(Given passage begins)

The strotra is a simple formulaic device recited or chanted by the worshipper as an integral part of ritual puja… It involves a string of simple epithets declaring obeisance to the deity, Below is a transliteration of the Ardharinatesvara stotra from the devanagari script, a translation, and a brief analysis of the hymn.

The Ardhanarinatesvara  (Ardhanarisvara) Stotra:

1.     1. Cāmpeya gaurārdha śarīrakāyai
Karpūra gaurārda śarīrakāya.
Dhammillakāyai ca jaţadhrāya
Namah Śivāyai ca namah Śivāya.


Her body is fair like campā flower
His body is like camphor
She has a braided hairstyle ornamented with pearls
And he has matted hair
I bow to Śivā and I bow to Śiva




2.    2.  Kastūrikā kumkumacaricitāyai
Citārājahpuna vicarcitāya
Kŗtasmarāyai vikŗtasmarāya
Namah Śivāyai ca namah Śivaya

Her body is sprinkled with the musk-vermillion powder,
His body is besmeared with a collection of ash from the funeral pyre
She has the power of, and he is adverse to, sexual desire
I bow to Śivā and I bow to Śiva

3.    3.  Calat kvaņat kańkananpūrāyai
Pādābharājataphaninūpurāya.
Hemāńgadāyai bhujagāńgadāya
Namah Śivāyai ca namah Śivaya

From her you hear the movement of tinkling anklets and bracelets,
His lotus feet have shining anklets of snakes
Her body is adorned with golden armlets
And his body has armlets of snakes
I bow to Śivā and I bow to Śiva

4.    4.  Viśālanīlotpalalocanāya
Vikāsipańkeruhalocanāya.

(Given passage ends)
(Records begins)

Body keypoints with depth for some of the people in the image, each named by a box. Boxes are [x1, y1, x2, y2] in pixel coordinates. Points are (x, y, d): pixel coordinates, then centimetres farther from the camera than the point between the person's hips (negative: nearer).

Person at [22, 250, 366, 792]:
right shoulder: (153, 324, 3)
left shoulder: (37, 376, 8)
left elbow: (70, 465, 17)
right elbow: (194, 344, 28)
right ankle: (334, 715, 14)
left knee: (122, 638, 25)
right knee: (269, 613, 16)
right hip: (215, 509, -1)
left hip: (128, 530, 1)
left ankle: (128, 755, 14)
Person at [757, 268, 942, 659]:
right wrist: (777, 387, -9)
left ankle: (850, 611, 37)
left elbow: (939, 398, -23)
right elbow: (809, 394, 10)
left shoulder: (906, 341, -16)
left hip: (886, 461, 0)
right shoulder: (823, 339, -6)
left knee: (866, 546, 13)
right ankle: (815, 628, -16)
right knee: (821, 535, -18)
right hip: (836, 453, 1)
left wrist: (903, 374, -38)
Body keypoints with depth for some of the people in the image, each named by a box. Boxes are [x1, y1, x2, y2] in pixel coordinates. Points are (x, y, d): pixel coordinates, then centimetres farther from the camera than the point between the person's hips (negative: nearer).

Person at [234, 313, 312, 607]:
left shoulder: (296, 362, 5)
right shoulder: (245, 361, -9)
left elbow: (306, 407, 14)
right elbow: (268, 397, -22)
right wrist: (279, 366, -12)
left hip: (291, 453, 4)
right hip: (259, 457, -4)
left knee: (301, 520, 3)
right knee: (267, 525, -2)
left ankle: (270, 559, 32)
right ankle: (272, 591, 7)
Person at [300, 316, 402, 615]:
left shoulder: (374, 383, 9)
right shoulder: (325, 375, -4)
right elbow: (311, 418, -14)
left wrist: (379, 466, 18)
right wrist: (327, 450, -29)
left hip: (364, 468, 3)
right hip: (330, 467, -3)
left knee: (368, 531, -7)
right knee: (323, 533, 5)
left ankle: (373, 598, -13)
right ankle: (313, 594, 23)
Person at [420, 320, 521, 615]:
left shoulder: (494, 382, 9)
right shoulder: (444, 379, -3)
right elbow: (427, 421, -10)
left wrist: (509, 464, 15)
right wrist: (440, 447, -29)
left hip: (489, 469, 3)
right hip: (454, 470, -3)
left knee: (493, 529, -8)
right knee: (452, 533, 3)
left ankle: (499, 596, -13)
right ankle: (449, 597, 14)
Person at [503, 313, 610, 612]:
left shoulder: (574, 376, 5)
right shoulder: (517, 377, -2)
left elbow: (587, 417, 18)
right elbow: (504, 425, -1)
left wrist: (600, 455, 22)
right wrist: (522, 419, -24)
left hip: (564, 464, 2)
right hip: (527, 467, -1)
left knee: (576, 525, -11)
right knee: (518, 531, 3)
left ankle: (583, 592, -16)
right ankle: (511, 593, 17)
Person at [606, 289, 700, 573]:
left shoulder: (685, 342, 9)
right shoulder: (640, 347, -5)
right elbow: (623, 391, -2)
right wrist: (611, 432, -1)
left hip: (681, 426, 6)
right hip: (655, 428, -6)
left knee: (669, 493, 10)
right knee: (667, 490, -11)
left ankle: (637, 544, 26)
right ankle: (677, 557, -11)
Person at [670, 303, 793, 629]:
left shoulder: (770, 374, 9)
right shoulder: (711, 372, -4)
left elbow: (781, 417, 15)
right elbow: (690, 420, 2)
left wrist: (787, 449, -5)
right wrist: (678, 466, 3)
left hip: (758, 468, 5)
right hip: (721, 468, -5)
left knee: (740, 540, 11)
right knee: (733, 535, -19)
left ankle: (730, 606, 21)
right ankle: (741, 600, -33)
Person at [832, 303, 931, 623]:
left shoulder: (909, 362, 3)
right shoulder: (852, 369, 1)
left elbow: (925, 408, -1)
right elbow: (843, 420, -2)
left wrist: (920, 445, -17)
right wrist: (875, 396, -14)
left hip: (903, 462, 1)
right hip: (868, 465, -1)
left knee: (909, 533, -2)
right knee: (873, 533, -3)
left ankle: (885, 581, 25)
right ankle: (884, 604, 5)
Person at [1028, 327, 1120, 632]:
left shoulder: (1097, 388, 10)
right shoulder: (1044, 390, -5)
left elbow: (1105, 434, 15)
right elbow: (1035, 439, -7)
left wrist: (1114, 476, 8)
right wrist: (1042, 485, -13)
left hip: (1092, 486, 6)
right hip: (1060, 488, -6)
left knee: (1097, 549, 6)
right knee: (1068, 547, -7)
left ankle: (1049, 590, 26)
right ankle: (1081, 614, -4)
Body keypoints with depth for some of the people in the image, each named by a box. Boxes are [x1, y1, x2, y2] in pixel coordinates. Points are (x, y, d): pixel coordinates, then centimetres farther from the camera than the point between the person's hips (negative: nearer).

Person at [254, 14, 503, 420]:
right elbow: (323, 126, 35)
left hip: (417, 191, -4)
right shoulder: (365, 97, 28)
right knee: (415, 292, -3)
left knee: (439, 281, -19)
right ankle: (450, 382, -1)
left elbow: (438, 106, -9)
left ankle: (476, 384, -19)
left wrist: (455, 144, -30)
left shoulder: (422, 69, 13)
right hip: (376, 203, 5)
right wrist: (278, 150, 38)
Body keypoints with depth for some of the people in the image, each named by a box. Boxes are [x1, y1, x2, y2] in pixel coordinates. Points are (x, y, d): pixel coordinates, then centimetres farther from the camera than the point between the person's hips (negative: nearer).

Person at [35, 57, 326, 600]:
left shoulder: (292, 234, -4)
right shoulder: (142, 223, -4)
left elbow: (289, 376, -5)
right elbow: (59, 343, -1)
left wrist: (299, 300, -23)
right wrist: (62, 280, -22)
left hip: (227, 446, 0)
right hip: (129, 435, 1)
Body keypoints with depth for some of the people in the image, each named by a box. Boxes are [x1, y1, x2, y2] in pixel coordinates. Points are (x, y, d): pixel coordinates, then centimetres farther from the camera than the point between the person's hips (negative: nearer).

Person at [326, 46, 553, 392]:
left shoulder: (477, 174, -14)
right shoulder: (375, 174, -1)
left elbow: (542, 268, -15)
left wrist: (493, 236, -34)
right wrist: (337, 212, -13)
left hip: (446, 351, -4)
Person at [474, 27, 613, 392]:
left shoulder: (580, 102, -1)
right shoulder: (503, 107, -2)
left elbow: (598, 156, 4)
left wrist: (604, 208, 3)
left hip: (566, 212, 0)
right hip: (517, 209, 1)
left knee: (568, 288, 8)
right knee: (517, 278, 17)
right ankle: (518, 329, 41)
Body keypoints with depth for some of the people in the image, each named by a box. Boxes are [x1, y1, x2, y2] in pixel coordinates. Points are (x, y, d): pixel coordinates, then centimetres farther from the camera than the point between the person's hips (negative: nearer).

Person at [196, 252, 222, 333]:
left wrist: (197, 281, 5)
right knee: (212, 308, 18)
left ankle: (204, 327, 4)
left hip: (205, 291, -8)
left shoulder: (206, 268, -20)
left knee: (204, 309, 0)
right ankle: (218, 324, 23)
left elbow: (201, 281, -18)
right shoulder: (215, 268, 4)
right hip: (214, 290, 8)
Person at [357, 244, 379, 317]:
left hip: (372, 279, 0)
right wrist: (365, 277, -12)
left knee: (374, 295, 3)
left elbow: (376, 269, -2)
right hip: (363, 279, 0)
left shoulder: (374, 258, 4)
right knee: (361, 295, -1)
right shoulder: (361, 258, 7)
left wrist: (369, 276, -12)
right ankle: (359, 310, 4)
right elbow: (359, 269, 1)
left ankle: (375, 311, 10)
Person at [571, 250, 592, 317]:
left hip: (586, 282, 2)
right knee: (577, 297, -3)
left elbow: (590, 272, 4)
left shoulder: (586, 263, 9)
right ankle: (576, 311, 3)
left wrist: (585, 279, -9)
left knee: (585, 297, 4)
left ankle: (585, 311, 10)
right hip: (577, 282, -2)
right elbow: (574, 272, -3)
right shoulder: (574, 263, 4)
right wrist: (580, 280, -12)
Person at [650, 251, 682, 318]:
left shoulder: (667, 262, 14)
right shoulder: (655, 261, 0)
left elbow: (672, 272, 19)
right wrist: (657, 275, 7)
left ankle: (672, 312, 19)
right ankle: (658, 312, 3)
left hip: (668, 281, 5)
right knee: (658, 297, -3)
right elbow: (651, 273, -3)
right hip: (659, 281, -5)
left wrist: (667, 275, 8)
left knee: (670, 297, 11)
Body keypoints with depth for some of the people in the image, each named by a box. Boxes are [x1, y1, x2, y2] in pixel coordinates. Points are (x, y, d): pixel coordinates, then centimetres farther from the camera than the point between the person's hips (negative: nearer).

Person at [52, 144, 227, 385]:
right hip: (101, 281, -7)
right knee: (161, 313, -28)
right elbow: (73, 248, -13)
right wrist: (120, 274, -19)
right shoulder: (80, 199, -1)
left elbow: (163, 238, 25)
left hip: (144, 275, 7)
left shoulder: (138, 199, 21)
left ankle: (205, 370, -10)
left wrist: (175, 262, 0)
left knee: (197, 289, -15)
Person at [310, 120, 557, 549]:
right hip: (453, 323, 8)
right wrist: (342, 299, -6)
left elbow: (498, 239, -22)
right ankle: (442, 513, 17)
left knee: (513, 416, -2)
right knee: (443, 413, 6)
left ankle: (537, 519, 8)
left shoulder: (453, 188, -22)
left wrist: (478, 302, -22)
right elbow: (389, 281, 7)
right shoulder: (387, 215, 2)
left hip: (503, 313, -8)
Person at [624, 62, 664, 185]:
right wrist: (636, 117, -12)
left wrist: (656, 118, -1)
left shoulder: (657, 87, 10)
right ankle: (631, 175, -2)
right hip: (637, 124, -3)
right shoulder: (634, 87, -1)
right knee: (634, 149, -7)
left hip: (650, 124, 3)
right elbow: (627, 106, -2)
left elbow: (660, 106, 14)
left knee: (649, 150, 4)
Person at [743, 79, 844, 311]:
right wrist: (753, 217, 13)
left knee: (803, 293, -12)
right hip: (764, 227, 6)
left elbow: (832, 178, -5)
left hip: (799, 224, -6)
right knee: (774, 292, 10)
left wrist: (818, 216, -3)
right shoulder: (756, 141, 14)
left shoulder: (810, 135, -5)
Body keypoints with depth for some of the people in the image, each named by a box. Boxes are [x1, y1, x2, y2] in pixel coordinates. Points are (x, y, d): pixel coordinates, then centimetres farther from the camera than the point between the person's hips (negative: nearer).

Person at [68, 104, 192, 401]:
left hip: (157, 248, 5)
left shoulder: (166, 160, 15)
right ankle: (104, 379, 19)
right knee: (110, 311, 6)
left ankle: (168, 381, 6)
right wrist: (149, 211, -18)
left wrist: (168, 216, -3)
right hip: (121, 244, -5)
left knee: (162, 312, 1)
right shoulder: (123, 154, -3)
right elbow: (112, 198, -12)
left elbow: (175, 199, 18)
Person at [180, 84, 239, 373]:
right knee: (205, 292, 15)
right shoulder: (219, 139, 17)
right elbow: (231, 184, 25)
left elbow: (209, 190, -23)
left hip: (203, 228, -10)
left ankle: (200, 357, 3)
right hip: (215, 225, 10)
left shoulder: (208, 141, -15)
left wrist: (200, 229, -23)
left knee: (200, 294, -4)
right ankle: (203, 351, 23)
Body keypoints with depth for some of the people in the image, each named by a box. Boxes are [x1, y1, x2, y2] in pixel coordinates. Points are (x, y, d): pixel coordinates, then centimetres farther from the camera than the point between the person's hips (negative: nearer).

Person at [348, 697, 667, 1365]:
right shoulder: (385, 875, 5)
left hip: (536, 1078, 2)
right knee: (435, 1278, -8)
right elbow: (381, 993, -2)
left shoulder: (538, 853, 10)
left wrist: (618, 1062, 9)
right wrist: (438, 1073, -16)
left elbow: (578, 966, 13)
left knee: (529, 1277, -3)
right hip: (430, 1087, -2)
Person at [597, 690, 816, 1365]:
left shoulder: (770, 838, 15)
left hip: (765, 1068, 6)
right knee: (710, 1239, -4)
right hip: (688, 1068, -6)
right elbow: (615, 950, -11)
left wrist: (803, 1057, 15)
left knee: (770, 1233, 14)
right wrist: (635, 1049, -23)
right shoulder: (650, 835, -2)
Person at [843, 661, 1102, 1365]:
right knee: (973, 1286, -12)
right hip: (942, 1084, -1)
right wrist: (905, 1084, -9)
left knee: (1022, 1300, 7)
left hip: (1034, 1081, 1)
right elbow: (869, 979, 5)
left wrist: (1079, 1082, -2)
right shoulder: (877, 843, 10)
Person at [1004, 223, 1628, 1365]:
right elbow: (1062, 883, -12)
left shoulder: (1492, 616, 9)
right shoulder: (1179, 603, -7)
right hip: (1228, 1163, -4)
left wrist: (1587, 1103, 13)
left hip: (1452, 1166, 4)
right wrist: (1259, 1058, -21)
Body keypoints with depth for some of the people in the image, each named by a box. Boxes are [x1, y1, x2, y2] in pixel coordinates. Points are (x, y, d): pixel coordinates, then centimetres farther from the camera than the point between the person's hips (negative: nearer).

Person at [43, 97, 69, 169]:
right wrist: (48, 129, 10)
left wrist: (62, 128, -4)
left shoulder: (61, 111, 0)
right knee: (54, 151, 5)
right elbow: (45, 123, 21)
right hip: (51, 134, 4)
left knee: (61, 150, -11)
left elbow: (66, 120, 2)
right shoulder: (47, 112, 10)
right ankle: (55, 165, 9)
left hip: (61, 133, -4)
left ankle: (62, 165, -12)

(Records ends)

What is required >>
According to the opening of the passage, what makes the stotra a simple formulaic device in worship? Answer using only the passage.

Answer section >>
The passage says the stotra consists of a string of simple epithets declaring obeisance to the deity. The worshipper recites or chants it as an integral part of ritual puja.